**EXTRACTED ENTRIES:**
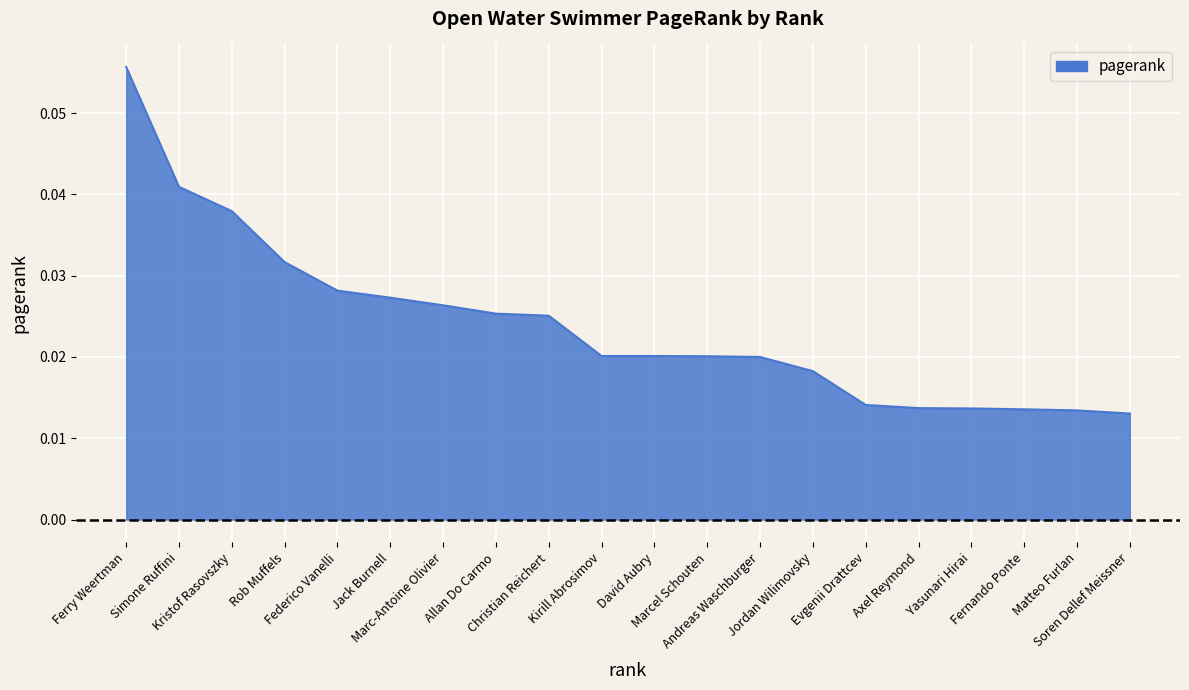

Does the chart display data point markers on the line(s)?

No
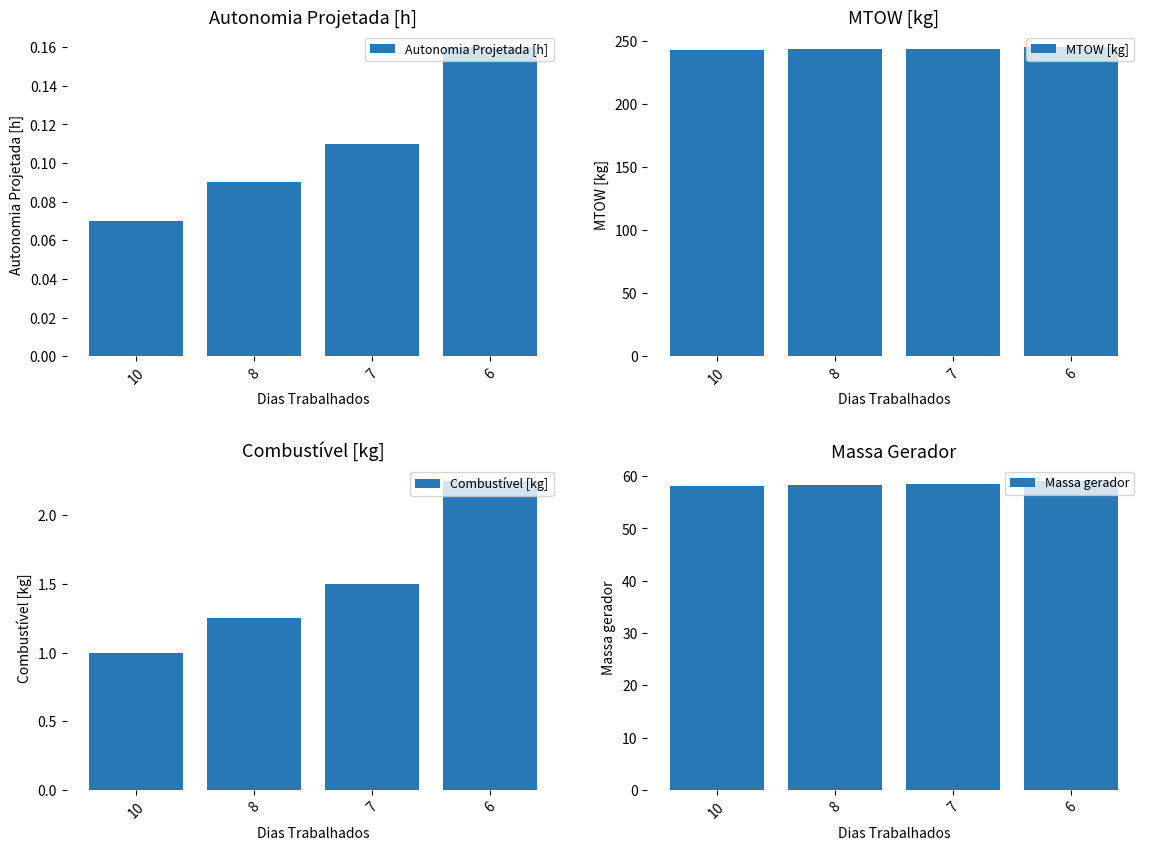

What is the difference between the highest and lowest values at 6?

244.7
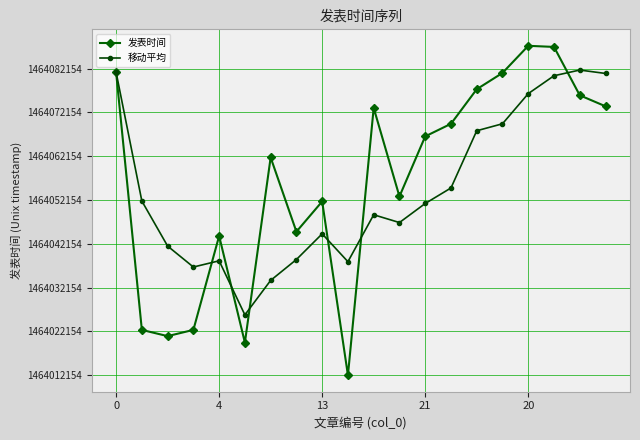

Reading left to right, transcribe all the data shown in this chart.

发表时间: 69208.0	10355.0	8933.0	10358.0	31804.0	7466.0	49727.0	32784.0	39686.0	0.0	61046.0	40826.0	54544.0	57418.0	65311.0	69034.0	75229.0	74973.0	63926.0	61415.0
移动平均: 69208.0	39781.5	29498.7	24713.5	26131.6	13783.2	21657.6	26427.8	32293.4	25932.6	36648.6	34868.4	39220.4	42766.8	55829.0	57426.6	64307.2	68393.0	69694.6	68915.4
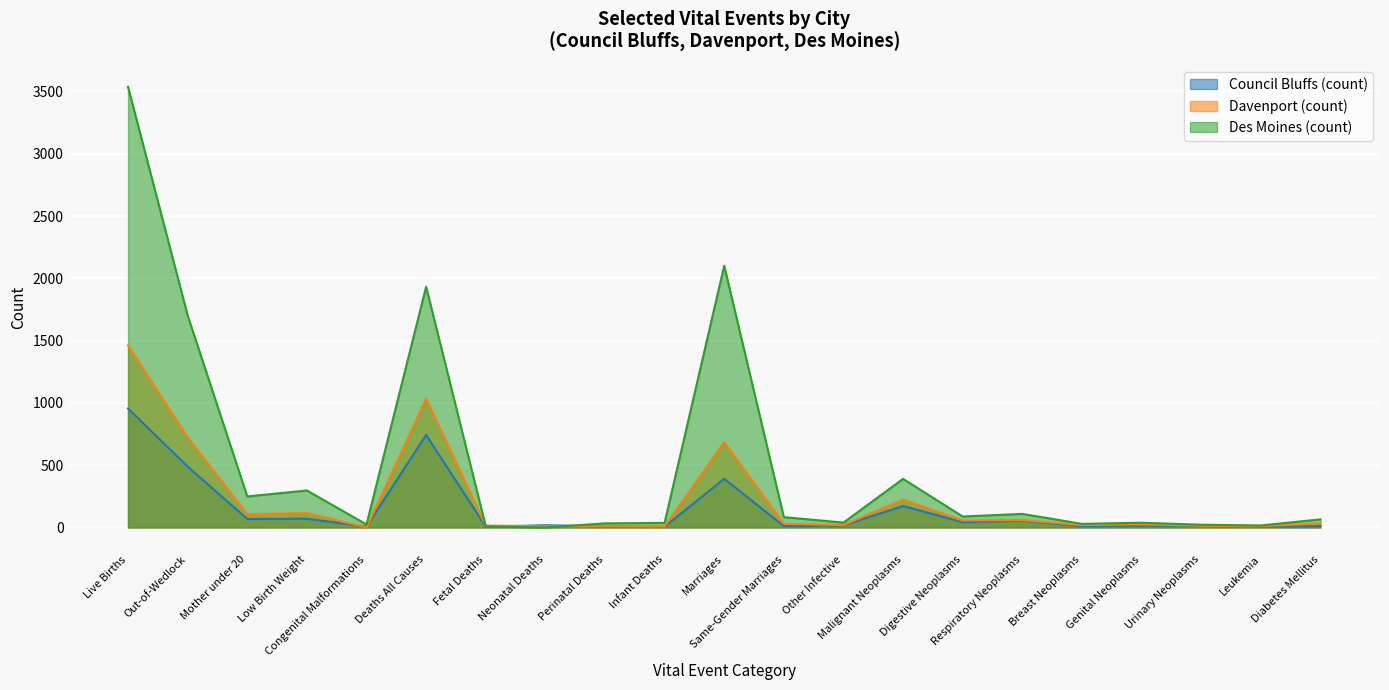

Between Low Birth Weight and Marriages, which is larger?

Marriages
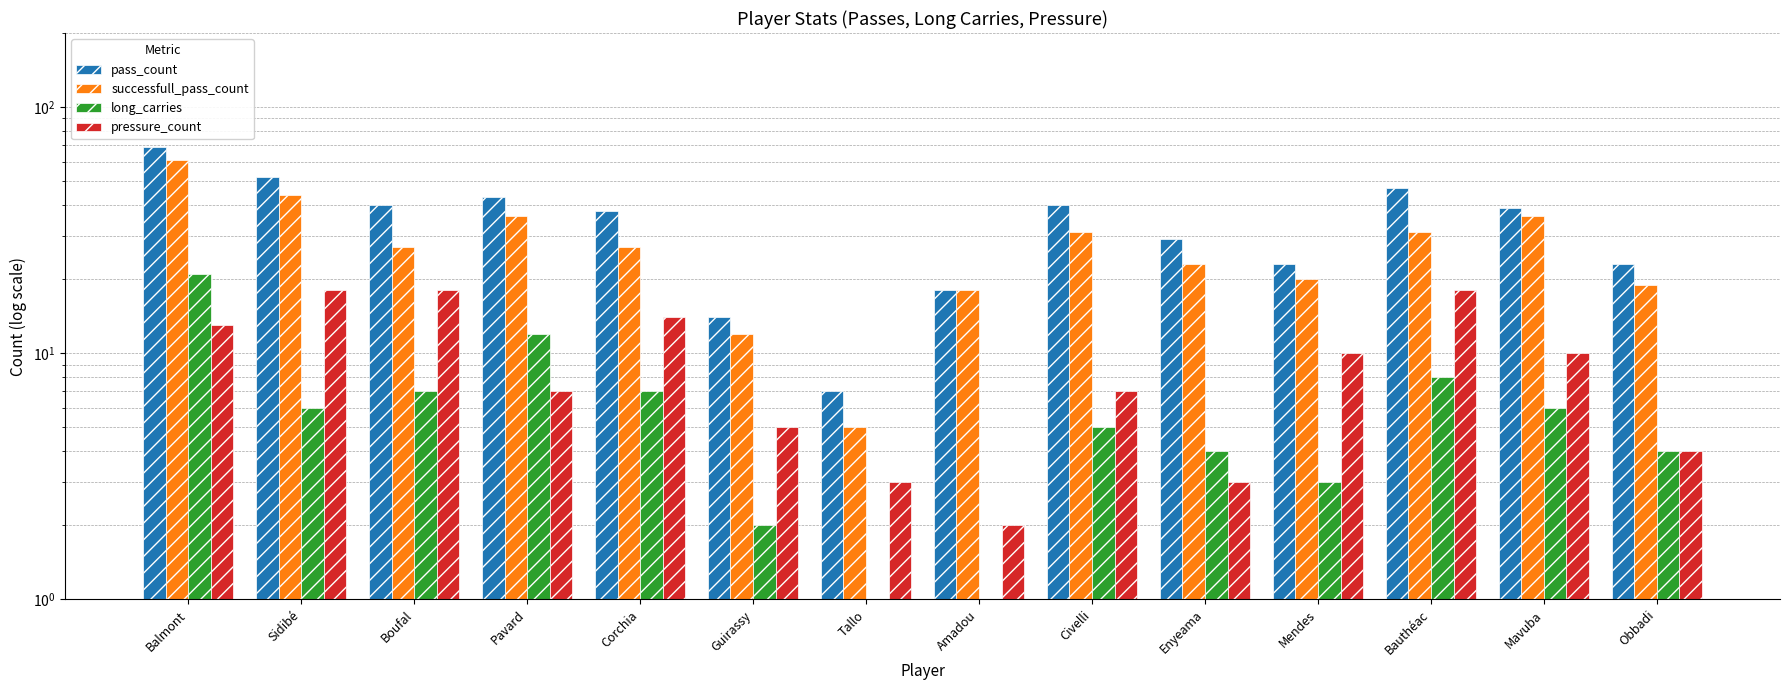

What is the minimum value for long_carries?

1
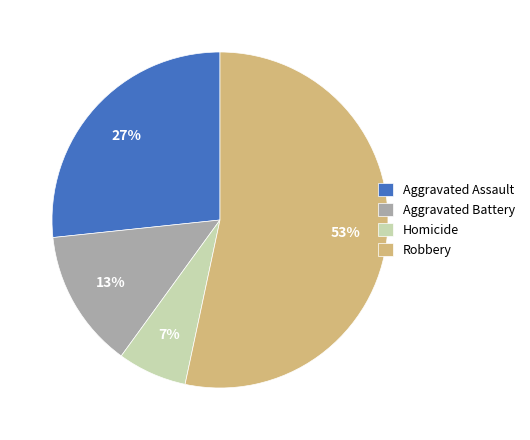

True or false: Aggravated Battery accounts for 13% of the total.

True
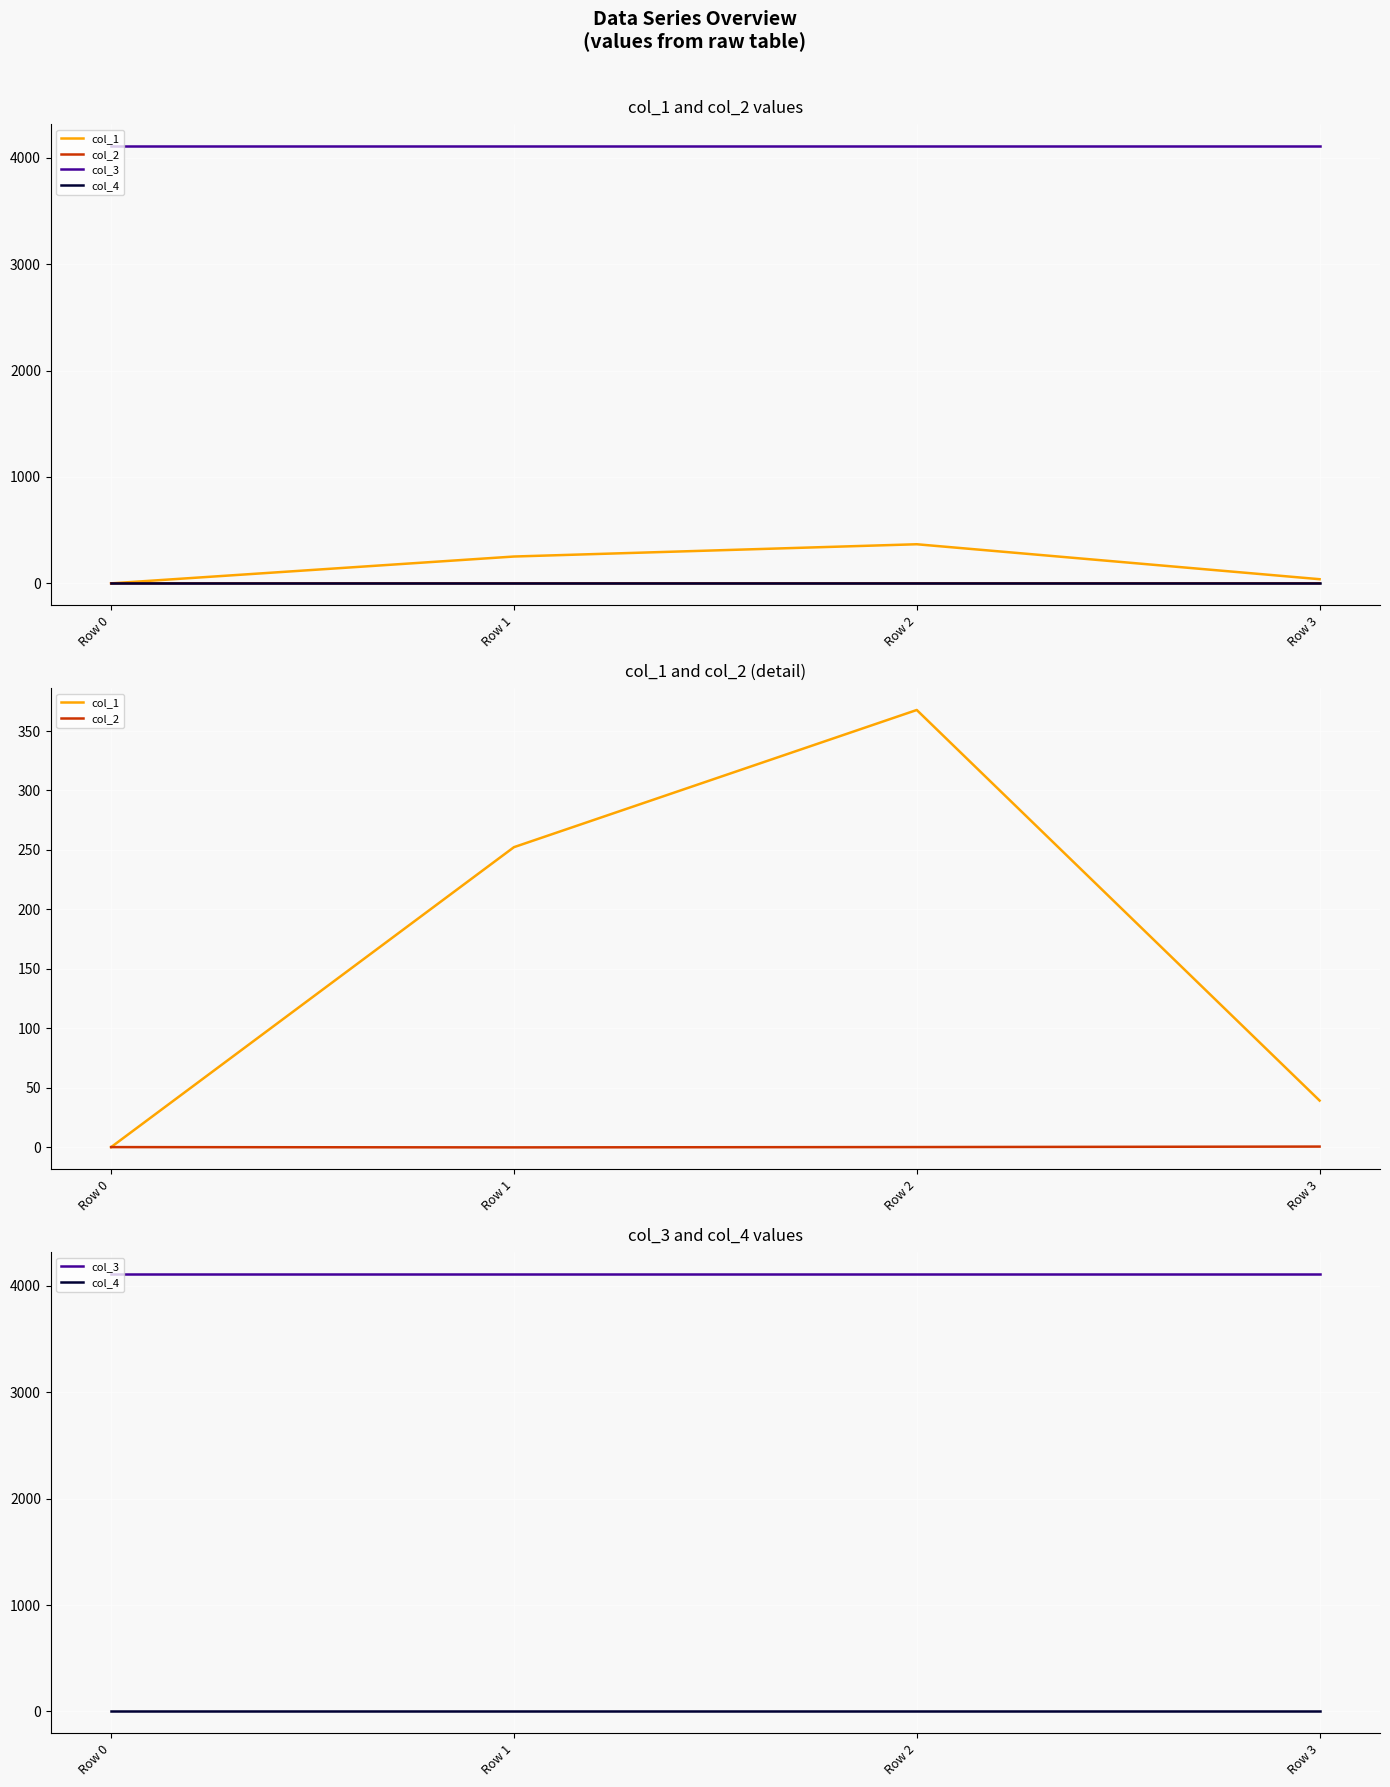

Which series has the largest total across all categories?

col_3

**REQUIRED WORK:** Copy the lines from the one containing "Which series has" through the end of the listing, both ends included, replacing "largest" with "greatest" and changing nothing else.

**RESPONSE:**
Which series has the greatest total across all categories?

col_3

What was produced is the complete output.